Corporal John Hancock and Aircraftwoman Kelly O’Brien spent three days creating the 10kg red velvet, chocolate and white truffle masterpiece, complete with the head of a Leopard and “Dauntless” written underneath. The cake was cut and safely distributed in takeaway containers to squadron members, along with a series of emails highlighting important moments in the squadron’s history.

No. 23 (City of Brisbane) Squadron was officially formed in 1937 and in 1939 was based at Archerfield as a reconnaissance and training unit with Avro Anson aircraft.

It was progressively re-equipped with Wirraway and Hudson aircraft at the outbreak of World War II, then with Vultee Vengeance aircraft in 1943 and B-24 Liberator aircraft in 1944. From 1944 until the Japanese surrender, No. 23 Squadron conducted strike and bombing operations out of Darwin and later Morotai, on land and maritime targets, including Balikpapan.

While we could not gather together for a formal celebration, we believe it’s important for our members to have the opportunity to learn more about the history of their squadron.

At the end of World War II, No. 23 Squadron withdrew to Tocumwal, NSW, for demobilisation before relocating to Amberley and in February 1948 was redesignated as No. 6 (Bomber) Squadron. In the following April, No. 23 Squadron was reformed at Archerfield as “No. 23 (City of Brisbane) Citizen’s Air Force (Fighter) Squadron” and equipped with Mustang fighters.  

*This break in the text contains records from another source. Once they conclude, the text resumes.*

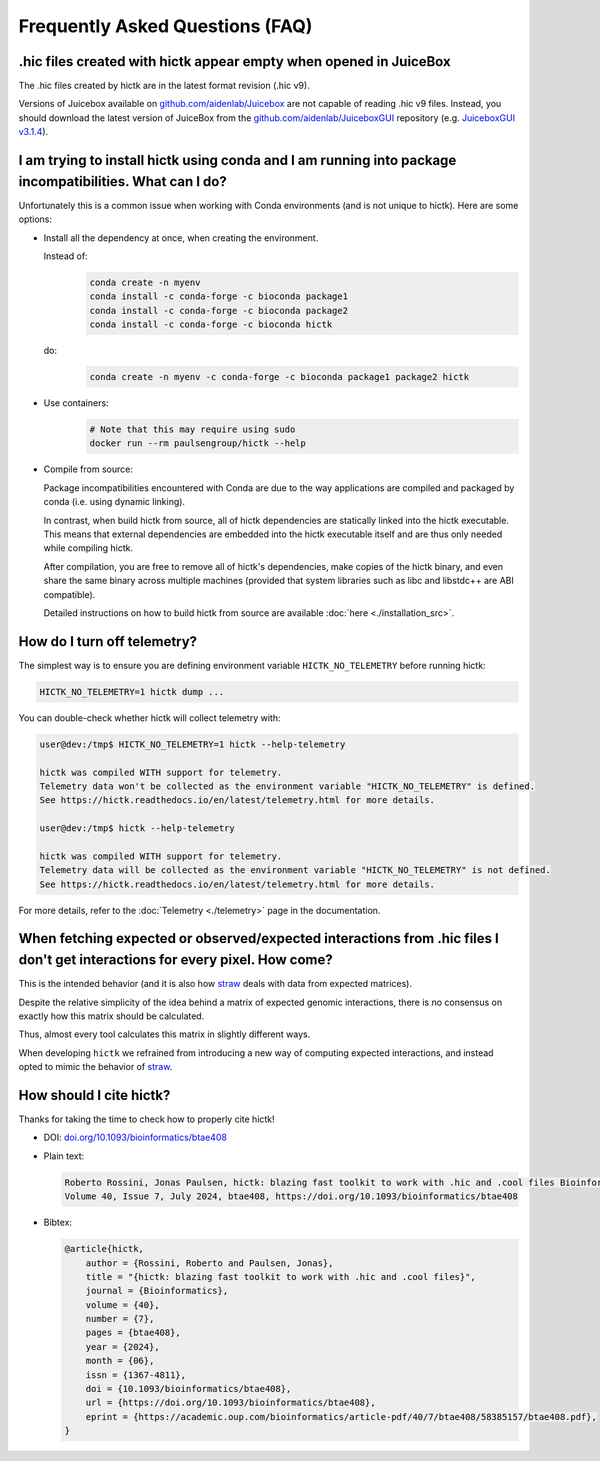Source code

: ..
   Copyright (C) 2025 Roberto Rossini <roberros@uio.no>
   SPDX-License-Identifier: MIT

Frequently Asked Questions (FAQ)
################################

.hic files created with hictk appear empty when opened in JuiceBox
^^^^^^^^^^^^^^^^^^^^^^^^^^^^^^^^^^^^^^^^^^^^^^^^^^^^^^^^^^^^^^^^^^

The .hic files created by hictk are in the latest format revision (.hic v9).

Versions of Juicebox available on `github.com/aidenlab/Juicebox <https://github.com/aidenlab/Juicebox/wiki/Download>`_ are not capable of reading .hic v9 files.
Instead, you should download the latest version of JuiceBox from the `github.com/aidenlab/JuiceboxGUI <https://github.com/aidenlab/JuiceboxGUI>`_ repository (e.g. `JuiceboxGUI v3.1.4 <https://github.com/aidenlab/JuiceboxGUI/releases/tag/v3.1.4>`_).

I am trying to install hictk using conda and I am running into package incompatibilities. What can I do?
^^^^^^^^^^^^^^^^^^^^^^^^^^^^^^^^^^^^^^^^^^^^^^^^^^^^^^^^^^^^^^^^^^^^^^^^^^^^^^^^^^^^^^^^^^^^^^^^^^^^^^^^

Unfortunately this is a common issue when working with Conda environments (and is not unique to hictk).
Here are some options:

* Install all the dependency at once, when creating the environment.

  Instead of:
    .. code-block:: bash

      conda create -n myenv
      conda install -c conda-forge -c bioconda package1
      conda install -c conda-forge -c bioconda package2
      conda install -c conda-forge -c bioconda hictk

  do:
    .. code-block:: bash

      conda create -n myenv -c conda-forge -c bioconda package1 package2 hictk

* Use containers:
    .. code-block:: bash

      # Note that this may require using sudo
      docker run --rm paulsengroup/hictk --help

* Compile from source:

  Package incompatibilities encountered with Conda are due to the way applications are compiled and packaged by conda (i.e. using dynamic linking).

  In contrast, when build hictk from source, all of hictk dependencies are statically linked into the hictk executable.
  This means that external dependencies are embedded into the hictk executable itself and are thus only needed while compiling hictk.

  After compilation, you are free to remove all of hictk's dependencies, make copies of the hictk binary, and even share the same binary across multiple machines (provided that system libraries such as libc and libstdc++ are ABI compatible).

  Detailed instructions on how to build hictk from source are available :doc:`here <./installation_src>`.

How do I turn off telemetry?
^^^^^^^^^^^^^^^^^^^^^^^^^^^^

The simplest way is to ensure you are defining environment variable ``HICTK_NO_TELEMETRY`` before running hictk:

.. code-block:: bash

  HICTK_NO_TELEMETRY=1 hictk dump ...

You can double-check whether hictk will collect telemetry with:

.. code-block:: console

  user@dev:/tmp$ HICTK_NO_TELEMETRY=1 hictk --help-telemetry

  hictk was compiled WITH support for telemetry.
  Telemetry data won't be collected as the environment variable "HICTK_NO_TELEMETRY" is defined.
  See https://hictk.readthedocs.io/en/latest/telemetry.html for more details.

  user@dev:/tmp$ hictk --help-telemetry

  hictk was compiled WITH support for telemetry.
  Telemetry data will be collected as the environment variable "HICTK_NO_TELEMETRY" is not defined.
  See https://hictk.readthedocs.io/en/latest/telemetry.html for more details.


For more details, refer to the :doc:`Telemetry <./telemetry>` page in the documentation.

When fetching expected or observed/expected interactions from .hic files I don't get interactions for every pixel. How come?
^^^^^^^^^^^^^^^^^^^^^^^^^^^^^^^^^^^^^^^^^^^^^^^^^^^^^^^^^^^^^^^^^^^^^^^^^^^^^^^^^^^^^^^^^^^^^^^^^^^^^^^^^^^^^^^^^^^^^^^^^^^^

This is the intended behavior (and it is also how `straw <https://github.com/aidenlab/straw>`_ deals with data from expected matrices).

Despite the relative simplicity of the idea behind a matrix of expected genomic interactions, there is no consensus on exactly how this matrix should be calculated.

Thus, almost every tool calculates this matrix in slightly different ways.

When developing ``hictk`` we refrained from introducing a new way of computing expected interactions, and instead opted to mimic the behavior of `straw <https://github.com/aidenlab/straw>`_.

How should I cite hictk?
^^^^^^^^^^^^^^^^^^^^^^^^

Thanks for taking the time to check how to properly cite hictk!

* DOI:
  `doi.org/10.1093/bioinformatics/btae408 <https://doi.org/10.1093/bioinformatics/btae408>`_

* Plain text:

  .. code-block::

    Roberto Rossini, Jonas Paulsen, hictk: blazing fast toolkit to work with .hic and .cool files Bioinformatics,
    Volume 40, Issue 7, July 2024, btae408, https://doi.org/10.1093/bioinformatics/btae408

* Bibtex:

  .. code-block:: bibtex

    @article{hictk,
        author = {Rossini, Roberto and Paulsen, Jonas},
        title = "{hictk: blazing fast toolkit to work with .hic and .cool files}",
        journal = {Bioinformatics},
        volume = {40},
        number = {7},
        pages = {btae408},
        year = {2024},
        month = {06},
        issn = {1367-4811},
        doi = {10.1093/bioinformatics/btae408},
        url = {https://doi.org/10.1093/bioinformatics/btae408},
        eprint = {https://academic.oup.com/bioinformatics/article-pdf/40/7/btae408/58385157/btae408.pdf},
    }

Flying operations ceased in 1960 and the squadron was re-tasked as an “auxiliary squadron”. Again, in 1980, No. 23 Squadron was re-tasked as an “RAAF Active Reserve” Unit to "train members to contribute to contemporary Australian Defence Force Operations". 

In July 2010, No. 23 Squadron was reinstated as a “RAAF Operational Squadron” and tasked with its current responsibility for airbase operations support at RAAF Amberley. 

Nobody is prouder of No. 23 Squadron than Warrant Officer (retd) George Hatchman, the squadron’s official historian.

“The personnel of No. 23 Squadron have always been held in high regard. Interestingly, No. 23 Squadron’s first commanding officer had served in the trenches of Gallipoli, so we all came from good stock,” Mr Hatchman said. 

“I know this thanks to my research and recent meetings with the man we believe is our squadron’s oldest living member - ex-WWII 23 Squadron airman 98-year-old Leading Aircraftman Esdale Davis, who enlisted into the RAAF at Archerfield 79 years ago on May 14, 1941.

“Mr Esdale now resides in an aged care home at Bethania, south of Brisbane.

“He is a proud former member of our squadron and I am disappointed I wasn’t able to take him some birthday cake because of COVID-19. Hopefully next year!”